We have carefully examined the record and briefs, have heard oral argument and quote with approval the dissenting opinion of Commissioner Nelson:

“A careful review of the record leads me to believe that there is competent substantial evidence to support the findings of the judge that the claimant’s unfortunate accident did not arise out of and in the course of his employment.
“It is important to note that the only witness testifying as to the factual matters in this claim was the claimant himself. He frankly admitted that he had not the slightest doubt his travels after leaving the employer’s premises were personal in nature. His activities prior to the accident had nothing to do with the furtherance of his employer’s business. He visited a service station for the purpose of checking on his personal car and made a trip to the V.F.W. for the purpose of picking up a friend to dine with him and his wife at home. The only contact with the employer during the afternoon and evening of the accident was the mere fact that he was driving his employer’s vehicle. The accident did not occur within the period of the employment at a place where the employee might reasonably be expected to be nor while he was reasonably fulfilling duties of or incidental to his employment. It is my understanding that these conditions must be met in order for the employee to be covered by workmen’s compensation. As pointed out in the Supreme Court case of Fidelity & Casualty Co. of New York, et al v. Moore [143 Fla. 103], 196 So. 495 (Fla.1940), * * * the requirement that the accident arise out of and in connection with the employment would have no meaning without the above stated considerations. The fortuitous circumstance of being in the employer’s car is not in itself sufficient to place the liability on the employer.
“It is quite evident that there is nothing in the record to excuse the claimant from the ‘personal mission ’ rule.’ Certainly the employer in the instant cause did not send the claimant on his personal missions to the garage nor to the V.F.W. The employee departed from the employer’s premises on a personal errand. See Leeds v. City of Miami Police Department, 4 FCR 139 (1959), certiorari denied in 122 So.2d 474 (Fla.1960).
“Claimant, when he met with his misfortune, was in no way pursuing the interest of his employer, had long since departed from the course of his employment, and his mishap, in no way, arose from a risk which was incidental to his employment. The judge had no other choice but find that the claimant was not entitled to benefits under the Workmen’s Compensation Law, and in my opinion he should be affirmed in his denial of the claim presented.”

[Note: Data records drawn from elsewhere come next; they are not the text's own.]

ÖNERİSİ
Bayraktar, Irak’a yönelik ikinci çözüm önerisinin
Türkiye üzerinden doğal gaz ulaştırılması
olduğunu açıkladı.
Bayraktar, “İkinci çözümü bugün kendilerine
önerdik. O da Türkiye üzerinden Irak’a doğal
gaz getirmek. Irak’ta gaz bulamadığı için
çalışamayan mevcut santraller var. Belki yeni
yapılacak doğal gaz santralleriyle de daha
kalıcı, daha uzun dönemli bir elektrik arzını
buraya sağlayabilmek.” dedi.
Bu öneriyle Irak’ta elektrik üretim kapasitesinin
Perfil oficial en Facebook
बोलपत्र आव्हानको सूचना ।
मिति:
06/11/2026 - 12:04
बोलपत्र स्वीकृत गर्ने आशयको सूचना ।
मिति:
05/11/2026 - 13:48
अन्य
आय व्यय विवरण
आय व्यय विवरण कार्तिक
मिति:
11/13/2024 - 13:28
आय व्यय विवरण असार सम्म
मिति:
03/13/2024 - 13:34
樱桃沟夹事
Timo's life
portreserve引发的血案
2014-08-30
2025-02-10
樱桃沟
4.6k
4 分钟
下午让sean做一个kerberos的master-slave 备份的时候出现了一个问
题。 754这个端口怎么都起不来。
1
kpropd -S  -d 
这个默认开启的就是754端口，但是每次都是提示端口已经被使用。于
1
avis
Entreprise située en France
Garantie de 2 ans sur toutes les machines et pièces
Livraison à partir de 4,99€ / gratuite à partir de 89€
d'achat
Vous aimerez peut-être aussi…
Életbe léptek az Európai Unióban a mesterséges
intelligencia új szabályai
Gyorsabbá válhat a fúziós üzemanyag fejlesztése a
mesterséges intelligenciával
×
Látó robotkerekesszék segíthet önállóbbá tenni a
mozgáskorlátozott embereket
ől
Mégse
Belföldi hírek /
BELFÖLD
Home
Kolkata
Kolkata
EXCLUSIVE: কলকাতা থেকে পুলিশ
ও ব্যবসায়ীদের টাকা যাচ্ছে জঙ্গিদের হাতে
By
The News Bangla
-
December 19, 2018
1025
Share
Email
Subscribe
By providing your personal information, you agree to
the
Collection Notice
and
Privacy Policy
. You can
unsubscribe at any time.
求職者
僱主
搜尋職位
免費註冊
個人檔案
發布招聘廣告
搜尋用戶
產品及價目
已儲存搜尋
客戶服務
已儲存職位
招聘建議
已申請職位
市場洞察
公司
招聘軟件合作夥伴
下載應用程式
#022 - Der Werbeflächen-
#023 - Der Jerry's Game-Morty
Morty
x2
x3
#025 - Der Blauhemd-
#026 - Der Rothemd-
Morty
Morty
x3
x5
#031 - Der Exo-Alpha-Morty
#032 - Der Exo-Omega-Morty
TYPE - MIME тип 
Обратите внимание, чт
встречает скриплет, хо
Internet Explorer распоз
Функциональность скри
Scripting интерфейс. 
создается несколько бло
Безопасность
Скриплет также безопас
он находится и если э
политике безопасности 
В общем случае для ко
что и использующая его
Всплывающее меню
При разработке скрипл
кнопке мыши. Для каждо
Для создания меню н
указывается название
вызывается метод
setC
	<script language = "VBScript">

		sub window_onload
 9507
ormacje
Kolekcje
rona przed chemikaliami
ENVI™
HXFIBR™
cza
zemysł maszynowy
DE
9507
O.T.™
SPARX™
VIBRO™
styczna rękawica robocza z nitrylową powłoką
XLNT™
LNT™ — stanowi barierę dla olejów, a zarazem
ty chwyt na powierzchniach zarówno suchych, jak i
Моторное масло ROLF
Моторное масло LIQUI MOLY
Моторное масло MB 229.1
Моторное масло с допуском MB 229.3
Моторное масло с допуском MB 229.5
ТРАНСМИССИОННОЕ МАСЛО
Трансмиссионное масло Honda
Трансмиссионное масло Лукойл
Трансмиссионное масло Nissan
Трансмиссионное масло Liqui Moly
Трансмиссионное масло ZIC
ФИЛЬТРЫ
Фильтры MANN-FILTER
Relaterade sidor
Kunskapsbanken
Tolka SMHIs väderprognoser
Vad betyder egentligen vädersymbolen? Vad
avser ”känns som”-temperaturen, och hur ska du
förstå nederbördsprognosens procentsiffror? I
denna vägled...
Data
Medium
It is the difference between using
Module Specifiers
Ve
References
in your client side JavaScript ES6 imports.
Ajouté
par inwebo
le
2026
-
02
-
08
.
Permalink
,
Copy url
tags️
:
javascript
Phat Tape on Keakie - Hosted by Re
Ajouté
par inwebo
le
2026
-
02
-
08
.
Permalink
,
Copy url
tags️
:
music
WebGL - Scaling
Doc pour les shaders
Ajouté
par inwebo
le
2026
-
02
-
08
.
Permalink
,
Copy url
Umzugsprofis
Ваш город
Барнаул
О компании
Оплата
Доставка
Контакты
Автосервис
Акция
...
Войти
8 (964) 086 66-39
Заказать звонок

*499It is our view that the evidence as found and determined by the Judge of Industrial Claims is sufficient to establish that at the time of the accident the employee was not in the course of his employment. The burden is upon the claimant to show “a state of facts from which it may be reasonably inferred that the deceased was engaged in the Master’s business when the accident took place.” Sanford v. A. P. Clark Motors (Fla.1950), 45 So.2d 185; Zipperer v. Peninsular Life Insurance Company (Fla.1970), 235 So.2d 473. He does not attempt to meet this burden and therefore the fact finding order of the Judge of Industrial Claims should not have been disturbed. U. S. Casualty Co. v. Maryland Casualty Co. (Fla.1951), 55 So.2d 741.

Accordingly, the order of the Industrial Relations Commission is quashed and the order of the Judge of Industrial Claims denying compensation is reinstated.

It is so ordered.

ERVIN, C. J., and DREW, THORNAL and CARLTON, JJ., concur.